PGA Championship 2020: Typical August weather in S.F. will make Harding Park long and gnarly
Englishman Matt Fitzpatrick donned heavy gloves during his practice round Tuesday at TPC Harding Park.
Christian Petersen/PGA of Americ
SAN FRANCISCO — It’s California in August. Sunshine and warmth! Sunglasses and sunscreen!
Is there a word stronger than wrong?
On Tuesday at Harding Park, it was sweater-vests and gloves. Beanies and hand warmers. The sun didn’t even consider showing itself. Temperatures hovered in the mid-50s. The ocean breeze made it feel 10 degrees colder. The ground was wet to the touch. The infamous marine layer, present and accounted for.
And the ball went nowhere.
“I was anywhere from 10 to 13 yards shorter with a very similar swing and ball speed with the irons,” Jordan Spieth said. “And the driver is up to 20 yards shorter in carry, and that’s normalized on the TrackMan. Yeah, it’s very different.”
Such will be the case virtually all week at TPC Harding Park, which measures only 7,200-odd yards on the scorecard but will play closer to 8,000. It’s not just that the ball goes less far in the thick air—the body moves slower. Last week in Memphis, where he won the WGC-FedEx St. Jude Invitational to become world No. 1, Justin Thomas could crank his clubhead speed up to 123-124 mph. This week, he’s topping out at 116.5, and the ball is going up to 30 yards less far. Without heat and humidity to lubricate motion, every movement requires more effort.

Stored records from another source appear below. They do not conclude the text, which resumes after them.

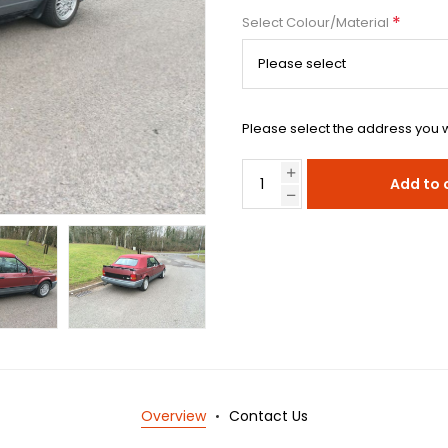
*
Select Colour/Material
Please select the address you w
Add to 
Overview
Contact Us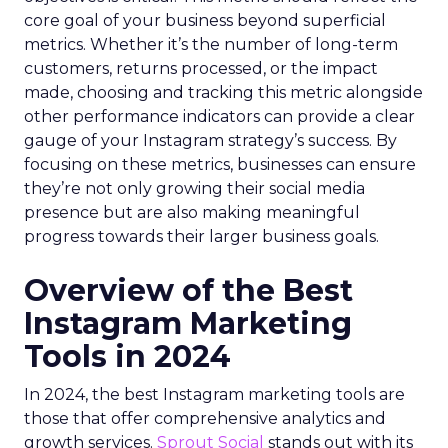
core goal of your business beyond superficial
metrics. Whether it’s the number of long-term
customers, returns processed, or the impact
made, choosing and tracking this metric alongside
other performance indicators can provide a clear
gauge of your Instagram strategy’s success. By
focusing on these metrics, businesses can ensure
they’re not only growing their social media
presence but are also making meaningful
progress towards their larger business goals.
Overview of the Best
Instagram Marketing
Tools in 2024
In 2024, the best Instagram marketing tools are
those that offer comprehensive analytics and
growth services.
Sprout Social
stands out with its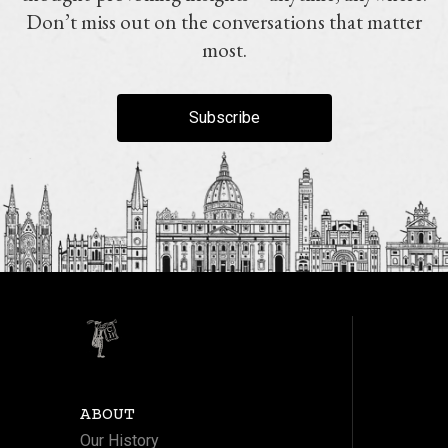
Don’t miss out on the conversations that matter
most.
Subscribe
ABOUT
Our History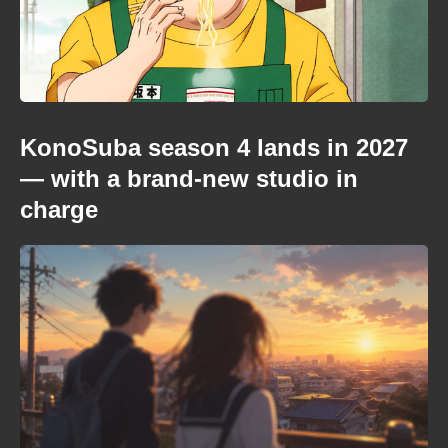
KonoSuba season 4 lands in 2027
— with a brand-new studio in
charge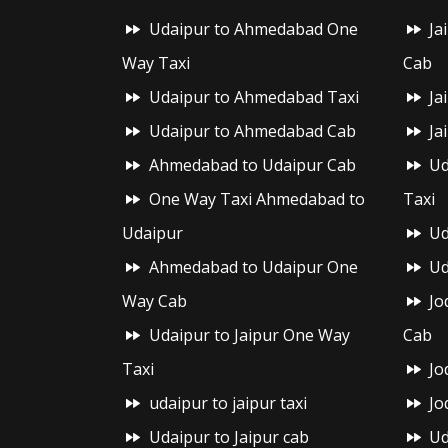
Udaipur to Ahmedabad One
Ja
Way Taxi
Cab
Udaipur to Ahmedabad Taxi
Ja
Udaipur to Ahmedabad Cab
Ja
Ahmedabad to Udaipur Cab
Ud
One Way Taxi Ahmedabad to
Taxi
Udaipur
Ud
Ahmedabad to Udaipur One
Ud
Way Cab
Jo
Udaipur to Jaipur One Way
Cab
Taxi
Jo
udaipur to jaipur taxi
Jo
Udaipur to Jaipur cab
Ud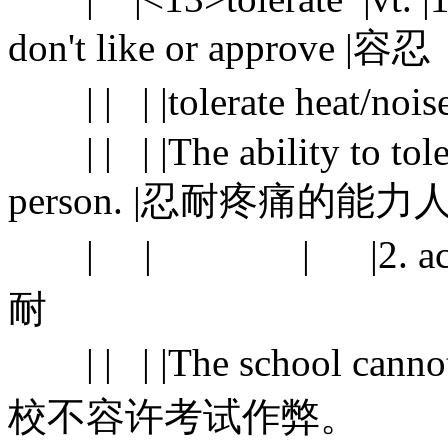
don't like or approve 
| | | |tolerate heat/
| | | |The ability to toler
person. |忍耐疼痛的
| | | |2. accept s
耐
| | | |The school cannot 
校不容许考试作弊。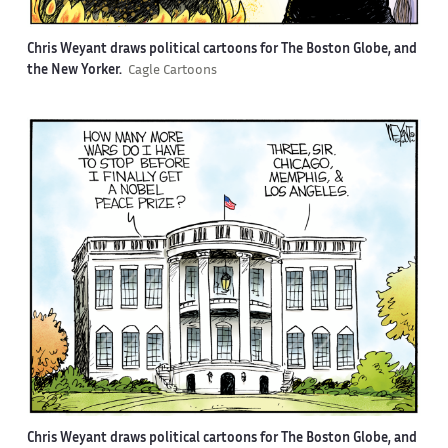
Chris Weyant draws political cartoons for The Boston Globe, and
the New Yorker.
Cagle Cartoons
Chris Weyant draws political cartoons for The Boston Globe, and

“I know I won’t have the same range of motion as I would back home in Florida where it’s 95 every day,” Tiger Woods said. “That’s just the way it is.”
Making matters more difficult is the unpredictability. When these guys play in altitude, there’s a standard equation for calculating yardages. You had X percent to the raw number, and voila. This week will be much more of a guessing game. And that can make it very, very hard to trust.
“There’s not a science,” Thomas said. “It’s not like you’re in Mexico where, hey, I’m playing 12 percent here. It’s like, hey, it’s pretty cold here and we’re into a little bit of a mist, like this is probably something like 15-, 20-yard difference.
Fog can have a constant presence in San Francisco in August.
“Sometimes if you’re in the first cut, the ball spins a little bit more and that’s going to make it go even shorter. If the rough is wet, if it’s dry. It’s little things like that to where all of us have experienced enough out here, and we know just kind of when we’re in the scenario what that shot is going to hold. But yeah, the ball goes very, very short here.”
Once (if?) you figure out the numbers, the next challenge lies in the actual golf course. TPC Harding Park is the opposite of tricky. Everything is right in front of you. What you see is what you get. And what you get is, to an extent, a typical PGA Championship—narrow fairways bordered by juicy rough ... in spots. More on that in just a bit. The soft fairways and lack of roll will force every player in the field to hit plenty of drivers. There won’t be much in the way of playing for position.
It’s a “big boy golf course,” as two-time defending PGA champion Brooks Koepka put it. There are only two par 5s, one of which is over 600 yards. The ninth (515 yards) and 12th (494 yards) holes play as par 5s during normal play but have been converted to par 4s for this week. In total, there are seven par 4s that are more than 460 yards and a par 3 (the eighth) that’s north of 250. Woods needed a 5-wood to reach it on Monday.
“It was pretty meaty there,” Spieth said of his Tuesday morning stroll around the back nine. “Eleven, 12, 13, 14 are tough, and then on the front nine you kind of get a mixture of a couple holes where you feel like you can get at them, and then you get two or three or four in a five-hole stretch where you’ve just got to kind of hold on.
South African Erik van Rooyen practiced in a knit beanie on Tuesday.
The rough will giveth and it will taketh. As detailed by Ian Poulter in a social media video, there’s an aspect of luck when it comes to how a ball is lying in the poa annua rough. If a ball is sitting into the grain—meaning the grass is growing and thus pointing in the opposite direction of the target—it’s almost impossible to control, let alone put any spin on the ball. Down grain, however, is a different, much friendlier story.
“Down grain, you can spin it pretty easily,” Woods said. “And you can spin it either way.”
As always, scoring will depend heavily on the weather. If it warms up and dries out, and tee shots start rolling, the winner will almost assuredly be double digits under par. But this is August in San Francisco. Smart money says it will stay overcast and cool and damp, and that the course will play forever. Quite the contrast from Columbus and Memphis.
“It is quite a difference,” Thomas said. “But at the same time, it’s not only happening to me. At least I’m telling myself that to make myself feel better.”